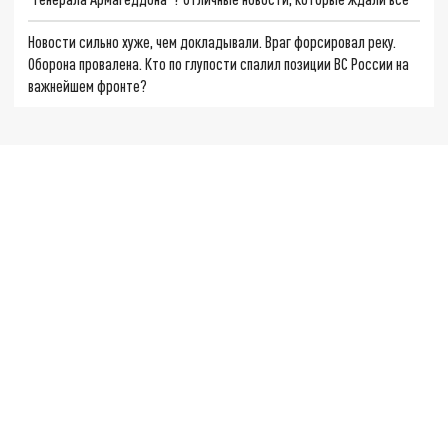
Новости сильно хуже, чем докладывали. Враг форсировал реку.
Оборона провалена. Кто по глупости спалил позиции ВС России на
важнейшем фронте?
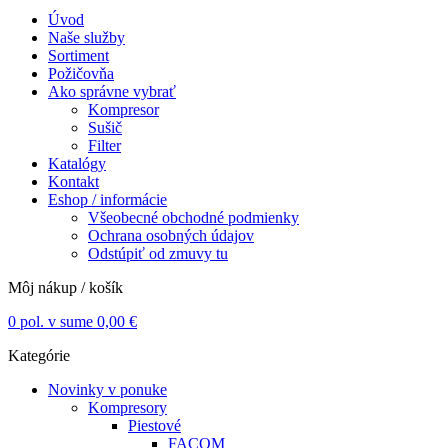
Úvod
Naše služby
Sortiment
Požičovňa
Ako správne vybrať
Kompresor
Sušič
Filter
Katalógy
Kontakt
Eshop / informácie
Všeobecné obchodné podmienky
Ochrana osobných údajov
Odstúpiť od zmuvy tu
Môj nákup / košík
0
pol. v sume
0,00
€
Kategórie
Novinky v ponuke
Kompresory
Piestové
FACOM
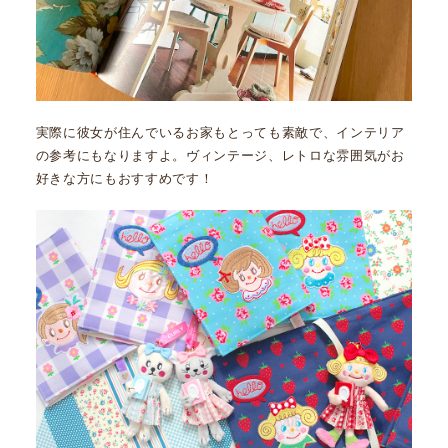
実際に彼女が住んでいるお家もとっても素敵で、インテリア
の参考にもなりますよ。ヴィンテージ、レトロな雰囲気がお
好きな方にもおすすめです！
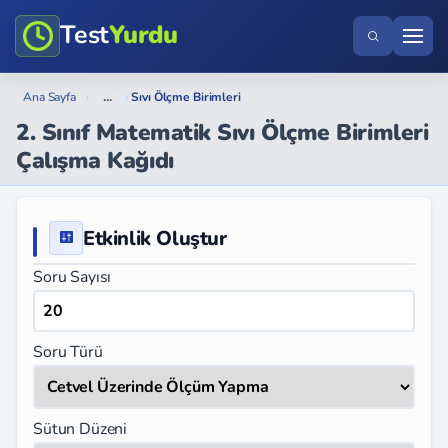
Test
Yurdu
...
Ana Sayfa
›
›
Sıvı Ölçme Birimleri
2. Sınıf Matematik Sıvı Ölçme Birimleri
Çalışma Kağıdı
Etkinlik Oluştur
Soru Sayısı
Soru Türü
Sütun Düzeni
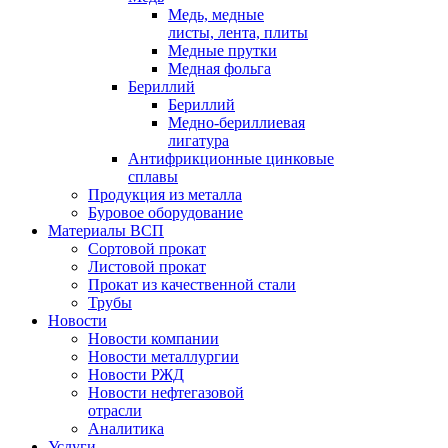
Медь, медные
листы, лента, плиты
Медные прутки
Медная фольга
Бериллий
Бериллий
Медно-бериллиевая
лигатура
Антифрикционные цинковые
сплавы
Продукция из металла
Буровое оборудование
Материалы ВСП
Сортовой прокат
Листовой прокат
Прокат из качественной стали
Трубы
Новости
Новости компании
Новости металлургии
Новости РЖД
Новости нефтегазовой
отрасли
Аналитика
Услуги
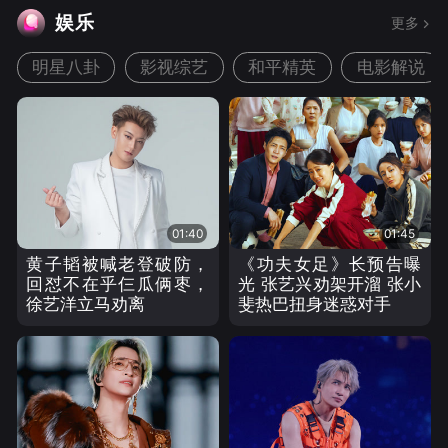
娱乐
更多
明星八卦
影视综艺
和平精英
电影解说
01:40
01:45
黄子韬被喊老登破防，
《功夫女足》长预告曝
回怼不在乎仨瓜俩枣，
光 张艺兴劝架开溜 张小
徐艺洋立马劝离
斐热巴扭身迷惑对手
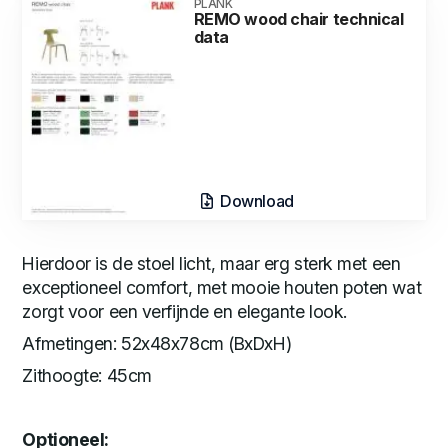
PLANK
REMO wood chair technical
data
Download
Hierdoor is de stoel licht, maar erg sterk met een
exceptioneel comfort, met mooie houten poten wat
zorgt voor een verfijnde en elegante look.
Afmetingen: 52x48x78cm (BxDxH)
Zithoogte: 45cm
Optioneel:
--
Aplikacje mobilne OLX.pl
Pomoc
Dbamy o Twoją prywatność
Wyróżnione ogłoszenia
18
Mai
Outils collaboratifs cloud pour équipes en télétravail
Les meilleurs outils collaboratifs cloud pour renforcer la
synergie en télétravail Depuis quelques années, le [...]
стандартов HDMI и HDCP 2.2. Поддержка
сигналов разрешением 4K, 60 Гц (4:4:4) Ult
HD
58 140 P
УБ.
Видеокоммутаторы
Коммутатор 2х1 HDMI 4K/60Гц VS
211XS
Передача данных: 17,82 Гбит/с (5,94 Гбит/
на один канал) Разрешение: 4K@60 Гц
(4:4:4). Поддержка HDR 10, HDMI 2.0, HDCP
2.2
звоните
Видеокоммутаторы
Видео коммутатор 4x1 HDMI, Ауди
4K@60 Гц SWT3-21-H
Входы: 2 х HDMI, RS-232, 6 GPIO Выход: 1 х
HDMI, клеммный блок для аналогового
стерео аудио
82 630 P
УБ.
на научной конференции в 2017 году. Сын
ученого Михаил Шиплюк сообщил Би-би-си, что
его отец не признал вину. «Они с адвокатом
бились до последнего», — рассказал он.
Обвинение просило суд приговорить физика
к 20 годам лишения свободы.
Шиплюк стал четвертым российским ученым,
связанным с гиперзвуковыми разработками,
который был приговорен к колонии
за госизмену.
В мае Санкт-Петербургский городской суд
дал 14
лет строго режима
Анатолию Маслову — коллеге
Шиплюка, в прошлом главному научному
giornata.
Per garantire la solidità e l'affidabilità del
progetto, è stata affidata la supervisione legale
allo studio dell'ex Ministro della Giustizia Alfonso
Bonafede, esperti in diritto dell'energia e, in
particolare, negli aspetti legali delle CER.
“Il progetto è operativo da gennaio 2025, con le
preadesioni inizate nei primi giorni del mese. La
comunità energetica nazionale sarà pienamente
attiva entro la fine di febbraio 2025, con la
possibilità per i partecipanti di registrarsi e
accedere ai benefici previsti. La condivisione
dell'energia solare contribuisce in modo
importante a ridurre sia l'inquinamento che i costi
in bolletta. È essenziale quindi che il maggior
--
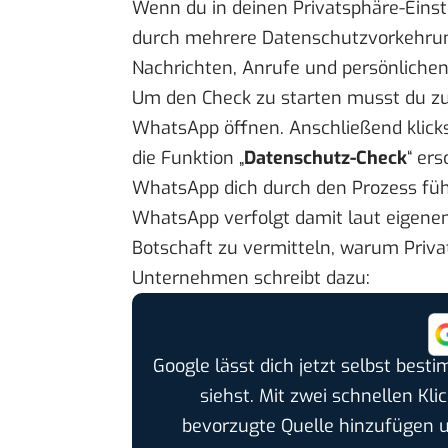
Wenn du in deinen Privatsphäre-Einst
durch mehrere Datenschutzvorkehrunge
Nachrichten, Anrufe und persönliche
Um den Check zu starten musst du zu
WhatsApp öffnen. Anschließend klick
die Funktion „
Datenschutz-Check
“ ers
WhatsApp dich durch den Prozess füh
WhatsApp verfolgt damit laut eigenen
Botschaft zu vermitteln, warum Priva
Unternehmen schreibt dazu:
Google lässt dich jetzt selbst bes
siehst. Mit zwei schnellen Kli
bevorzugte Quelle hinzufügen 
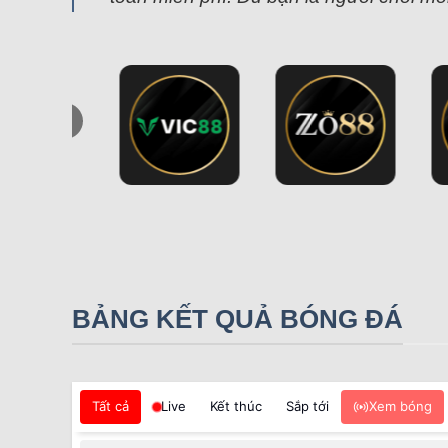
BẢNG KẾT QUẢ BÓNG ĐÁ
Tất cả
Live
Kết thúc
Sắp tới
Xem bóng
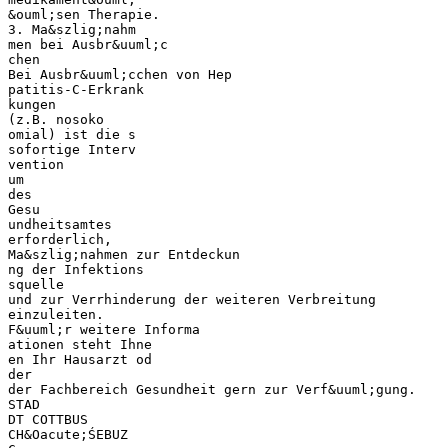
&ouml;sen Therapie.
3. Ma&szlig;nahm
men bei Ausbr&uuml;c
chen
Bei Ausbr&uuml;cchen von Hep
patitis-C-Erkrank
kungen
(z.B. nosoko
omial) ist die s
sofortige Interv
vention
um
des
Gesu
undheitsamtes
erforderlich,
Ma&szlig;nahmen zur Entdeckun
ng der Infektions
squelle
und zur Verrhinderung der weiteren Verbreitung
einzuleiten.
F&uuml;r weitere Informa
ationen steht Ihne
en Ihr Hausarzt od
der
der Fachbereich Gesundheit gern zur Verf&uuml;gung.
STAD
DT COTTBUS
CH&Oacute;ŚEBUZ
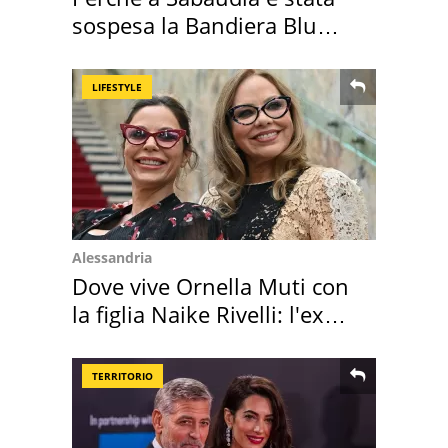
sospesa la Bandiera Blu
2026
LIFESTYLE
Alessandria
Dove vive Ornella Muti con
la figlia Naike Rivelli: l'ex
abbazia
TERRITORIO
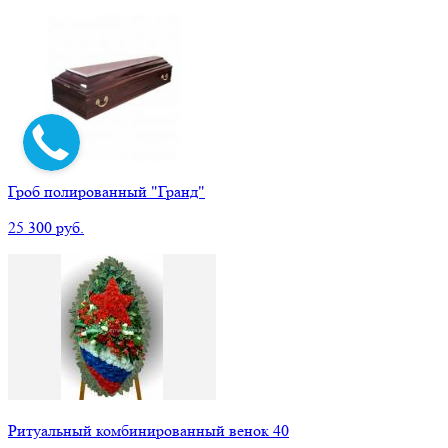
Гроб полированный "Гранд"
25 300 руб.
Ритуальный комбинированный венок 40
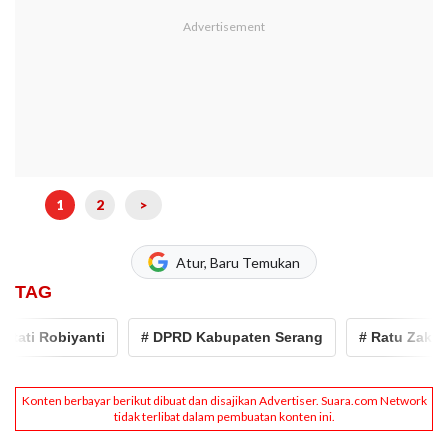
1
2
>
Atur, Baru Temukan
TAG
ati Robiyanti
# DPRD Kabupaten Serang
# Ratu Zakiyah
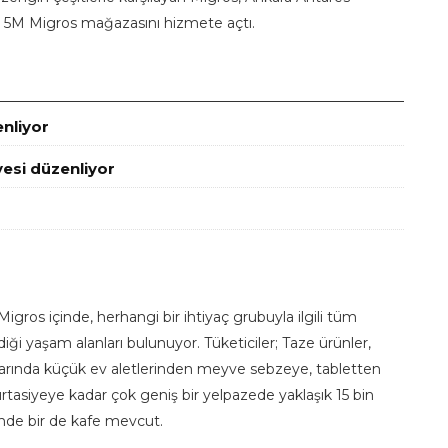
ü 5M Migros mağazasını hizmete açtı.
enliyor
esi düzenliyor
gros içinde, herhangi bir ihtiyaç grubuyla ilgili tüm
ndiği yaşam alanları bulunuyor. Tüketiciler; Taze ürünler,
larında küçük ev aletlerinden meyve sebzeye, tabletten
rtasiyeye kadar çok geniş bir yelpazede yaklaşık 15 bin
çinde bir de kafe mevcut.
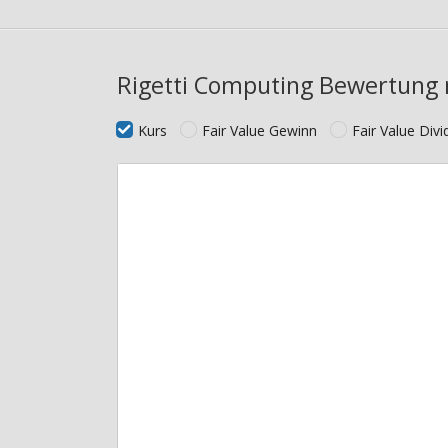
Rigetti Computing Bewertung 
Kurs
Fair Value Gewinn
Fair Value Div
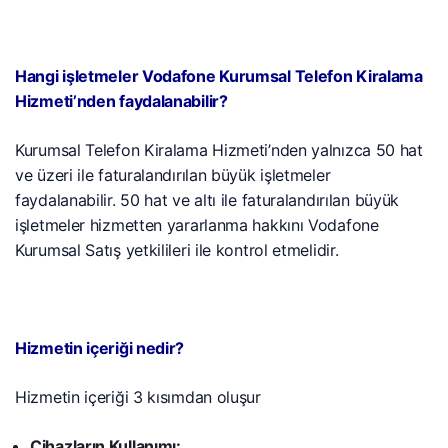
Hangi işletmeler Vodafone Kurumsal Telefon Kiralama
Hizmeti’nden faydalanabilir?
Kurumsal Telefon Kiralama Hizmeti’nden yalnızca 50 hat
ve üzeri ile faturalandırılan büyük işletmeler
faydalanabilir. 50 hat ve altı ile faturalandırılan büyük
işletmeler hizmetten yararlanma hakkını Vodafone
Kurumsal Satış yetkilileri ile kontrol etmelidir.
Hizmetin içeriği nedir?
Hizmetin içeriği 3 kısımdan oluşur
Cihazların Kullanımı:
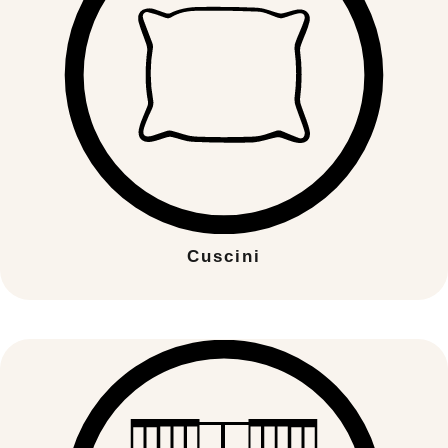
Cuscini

» Exercise requirements:
Edit the part of the data that opens with the line containing "Новости сильно хуже, чем" and closes with the line containing "好きな方にもおすすめです！", replacing "Katalógy" with "Návody" and leaving everything else unchanged. Omit the pictures from the answer.

» Expected answer:
Новости сильно хуже, чем докладывали. Враг форсировал реку.
Оборона провалена. Кто по глупости спалил позиции ВС России на
важнейшем фронте?
Úvod
Naše služby
Sortiment
Požičovňa
Ako správne vybrať
Kompresor
Sušič
Filter
Návody
Kontakt
Eshop / informácie
Všeobecné obchodné podmienky
Ochrana osobných údajov
Odstúpiť od zmuvy tu
Môj nákup / košík
0
pol. v sume
0,00
€
Kategórie
Novinky v ponuke
Kompresory
Piestové
FACOM
実際に彼女が住んでいるお家もとっても素敵で、インテリア
の参考にもなりますよ。ヴィンテージ、レトロな雰囲気がお
好きな方にもおすすめです！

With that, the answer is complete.